Use CMEK with workflow template data

Dataproc workflow template job argument data, such as the query string of a Spark SQL job, can be encrypted using CMEK. Follow steps 1, 2, and 3 in this section to use CMEK with your Dataproc workflow template. See WorkflowTemplate.EncryptionConfig.kmsKey for a list of workflow template job types and arguments that are encrypted using CMEK when this feature is enabled.

  1. Create a key using the Cloud KMS. The resource name of the key, which you use in the next steps, is constructed as follows:
    projects/project-id/locations/region/keyRings/key-ring-name/cryptoKeys/key-name
    
  2. To enable the Dataproc service accounts to use your key:

    1. Assign the Cloud KMS CryptoKey Encrypter/Decrypter role to the Dataproc Service Agent service account.

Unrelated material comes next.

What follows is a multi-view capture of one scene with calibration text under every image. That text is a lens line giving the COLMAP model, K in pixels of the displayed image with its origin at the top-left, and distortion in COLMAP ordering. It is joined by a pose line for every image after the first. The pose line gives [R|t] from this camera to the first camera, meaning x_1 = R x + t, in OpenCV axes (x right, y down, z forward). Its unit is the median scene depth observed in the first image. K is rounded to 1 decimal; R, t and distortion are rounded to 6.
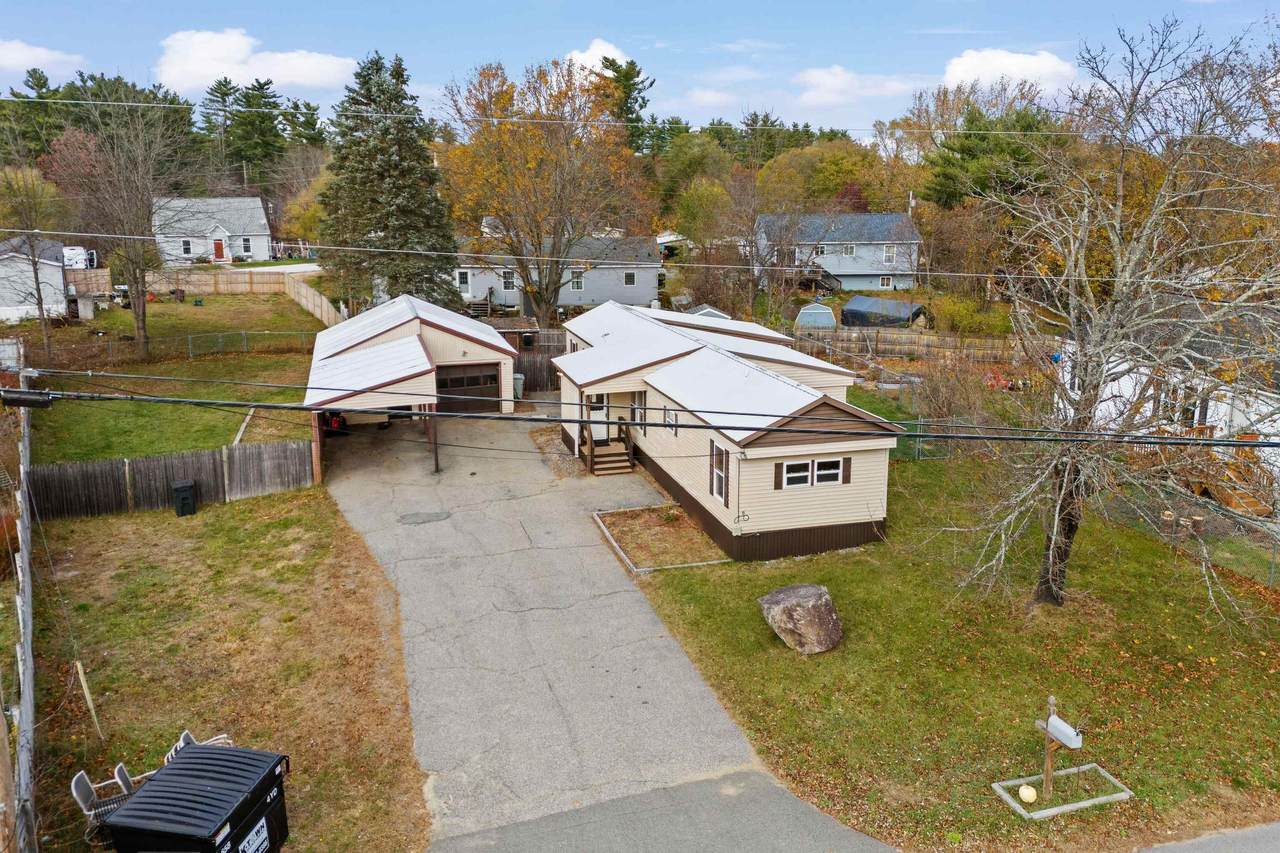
lens RADIAL K [[959.4, 0, 638.0], [0, 959.4, 380.8], [0, 0, 1]] dist [0.079007, -0.079892]
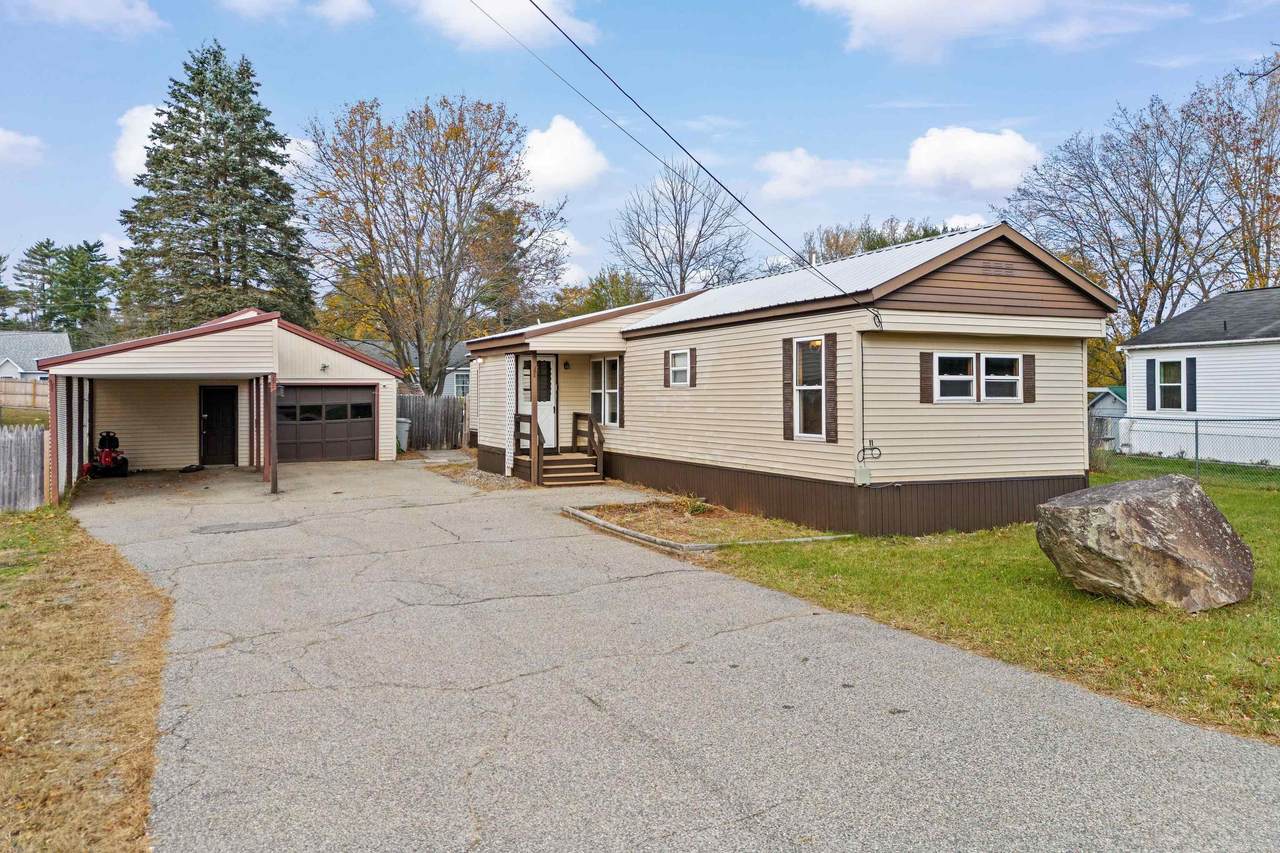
lens RADIAL K [[961.9, 0, 642.1], [0, 961.9, 392.2], [0, 0, 1]] dist [0.071517, -0.082497]
pose [[0.988809, -0.003485, 0.149148, -0.092201], [0.034410, 0.978099, -0.205275, 0.205543], [-0.145166, 0.208110, 0.967273, 0.469743]]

You can use the gcloud CLI to assign the role:

       gcloud projects add-iam-policy-binding KMS_PROJECT_ID \
       --member serviceAccount:service-PROJECT_NUMBER@dataproc-accounts.iam.gserviceaccount.com \
       --role roles/cloudkms.cryptoKeyEncrypterDecrypter
      

      Replace the following:

      KMS_PROJECT_ID: the ID of your Google Cloud project that runs Cloud KMS. This project can also be the project that runs Dataproc resources.

      PROJECT_NUMBER: the project number (not the project ID) of your Google Cloud project that runs Dataproc resources.

    2. Enable the Cloud KMS API on the project that runs Dataproc resources.

    3. If the Dataproc Service Agent role is not attached to the Dataproc Service Agent service account, then add the serviceusage.services.use permission to the custom role attached to the Dataproc Service Agent service account. If the Dataproc Service Agent role is attached to the Dataproc Service Agent service account, you can skip this step.

  3. You can use the gcloud CLI or the Dataproc API to set the key you created in Step 1 on a workflow. Once the key is set on a workflow, all the workflow job arguments and queries are encrypted using the key for any of the job types and arguments listed in WorkflowTemplate.EncryptionConfig.kmsKey.

    gcloud CLI

    Pass resource ID of your key to the --kms-key flag when you create the workflow template with the gcloud dataproc workflow-templates create command.

    Example:

    gcloud dataproc workflow-templates create my-template-name \
        --region=region \
        --kms-key='projects/project-id/locations/region/keyRings/key-ring-name/cryptoKeys/key-name' \
        other arguments ...
    
    You can verify the key setting from the gcloud command-line tool.
    gcloud dataproc workflow-templates describe TEMPLATE_NAME \
        --region=REGION
    
    ...
    id: my-template-name
    encryptionConfig:
    kmsKey: projects/PROJECT_ID/locations/REGION/keyRings/KEY_RING_NAME/cryptoKeys/KEY_NAME
    ...
    

    REST API

    Use WorkflowTemplate.EncryptionConfig.kmsKey as part of a workflowTemplates.create request.

    You can verify the key setting by issuing a workflowTemplates.get request. The returned JSON contains the kmsKey:

    ...
    "id": "my-template-name",
    "encryptionConfig": {
      "kmsKey": "projects/project-id/locations/region/keyRings/key-ring-name/cryptoKeys/key-name"
    },
    

Cloud External Key Manager

Cloud External Key Manager (Cloud EKM) lets you protect Dataproc data using keys managed by a supported external key management partner. The steps you follow to use Cloud EKM in Dataproc are the same as those you use to set up CMEK keys, with the following difference: your key points to a URI for the externally managed key (see Cloud EKM Overview).

Cloud EKM errors

When you use Cloud EKM, an attempt to create a cluster can fail due to errors associated with inputs, Cloud EKM, the external key management partner system, or communications between Cloud EKM and the external system. If you use the REST API or the Google Cloud console, errors are logged in Cloud Logging. You can examine the failed cluster's errors from the View Log tab.